SEATTLE — Monday is Washington’s deadline for state employees, health care workers, educators and other public employees to provide proof they are fully vaccinated against COVID-19 or face potential termination. Gov. Jay Inslee announced his state-level orders back in August, followed by similar actions taken at the county and city level in some jurisdictions.

Washington’s requirements are more stringent than many others across the country, allowing only for a narrow set of exemptions for legitimate medical reasons or “sincerely held religious beliefs,” without a testing alternative.

Inslee confirmed his deadline would not be extended during a news conference Thursday, and attempts to block the measures in court have failed.

Figures released by the Office of Financial Management last week showed nearly 92 percent of the state’s workforce was in compliance with the mandate by early October, but a few thousand employees remained out of compliance or had exemption requests or accommodation plans pending.

Under deals reached with many of the state’s largest unions, some workers who have their exemptions or accommodations denied can use leave to become fully vaccinated over the next few weeks in lieu of firing.

A recent survey conducted by the Washington State Hospital Association found 88 percent of Washington’s hospital workers had already provided proof of vaccination.

Still, some agencies are bracing for staffing impacts after the deadline passes, including in Seattle, where the school district cut more than 140 school bus routes in anticipation of further staffing shortages compounding existing transportation challenges.
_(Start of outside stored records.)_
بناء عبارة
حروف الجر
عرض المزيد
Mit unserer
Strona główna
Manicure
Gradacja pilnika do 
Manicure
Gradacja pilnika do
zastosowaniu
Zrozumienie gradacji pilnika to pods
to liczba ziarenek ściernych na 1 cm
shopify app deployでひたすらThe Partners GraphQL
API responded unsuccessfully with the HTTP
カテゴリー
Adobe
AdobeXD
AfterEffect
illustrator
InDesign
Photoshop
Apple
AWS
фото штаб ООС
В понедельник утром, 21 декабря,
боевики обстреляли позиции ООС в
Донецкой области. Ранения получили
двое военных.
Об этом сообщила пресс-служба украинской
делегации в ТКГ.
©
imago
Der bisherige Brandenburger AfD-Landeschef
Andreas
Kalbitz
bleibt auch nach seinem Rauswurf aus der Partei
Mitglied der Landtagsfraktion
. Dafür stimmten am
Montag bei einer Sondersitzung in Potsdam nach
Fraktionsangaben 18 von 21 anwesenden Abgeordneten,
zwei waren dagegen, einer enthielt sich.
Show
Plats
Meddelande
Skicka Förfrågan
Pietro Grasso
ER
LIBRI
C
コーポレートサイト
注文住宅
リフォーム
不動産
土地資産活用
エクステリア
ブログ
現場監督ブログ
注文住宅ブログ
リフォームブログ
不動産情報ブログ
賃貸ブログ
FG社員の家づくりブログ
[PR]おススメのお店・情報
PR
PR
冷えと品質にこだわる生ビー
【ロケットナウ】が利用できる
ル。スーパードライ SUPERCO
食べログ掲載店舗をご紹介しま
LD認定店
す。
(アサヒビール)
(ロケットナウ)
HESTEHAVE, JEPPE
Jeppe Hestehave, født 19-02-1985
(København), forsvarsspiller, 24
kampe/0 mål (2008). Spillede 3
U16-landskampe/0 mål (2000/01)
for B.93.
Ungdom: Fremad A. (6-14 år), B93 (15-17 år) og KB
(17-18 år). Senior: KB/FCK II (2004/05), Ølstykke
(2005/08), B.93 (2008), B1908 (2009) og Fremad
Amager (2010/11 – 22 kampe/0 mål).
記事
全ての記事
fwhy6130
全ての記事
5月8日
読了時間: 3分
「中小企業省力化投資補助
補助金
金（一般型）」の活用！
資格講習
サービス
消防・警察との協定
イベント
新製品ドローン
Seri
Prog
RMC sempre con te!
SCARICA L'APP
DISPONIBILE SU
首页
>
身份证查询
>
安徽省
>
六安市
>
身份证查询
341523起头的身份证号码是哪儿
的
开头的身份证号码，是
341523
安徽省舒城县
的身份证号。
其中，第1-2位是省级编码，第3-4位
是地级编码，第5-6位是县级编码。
According to MyNorthwest, the Seattle Police Department was still missing vaccine documentation from nearly 300 officers by last Wednesday.

On Thursday, Inslee described the mandates as a success and said state agencies could move forward with operational changes, even if they shed the full 8.3 percent of employees who were not in compliance by early October.

“We’re going to keep operating just fine,” Inslee said Thursday. “Some individuals who choose to walk away from their state employment, we want them to know that we have appreciated their service to date, and we wish them well.”

The full impact of Monday’s deadline may not be known for a few days, as state and local agencies assemble final headcounts and accommodation statuses.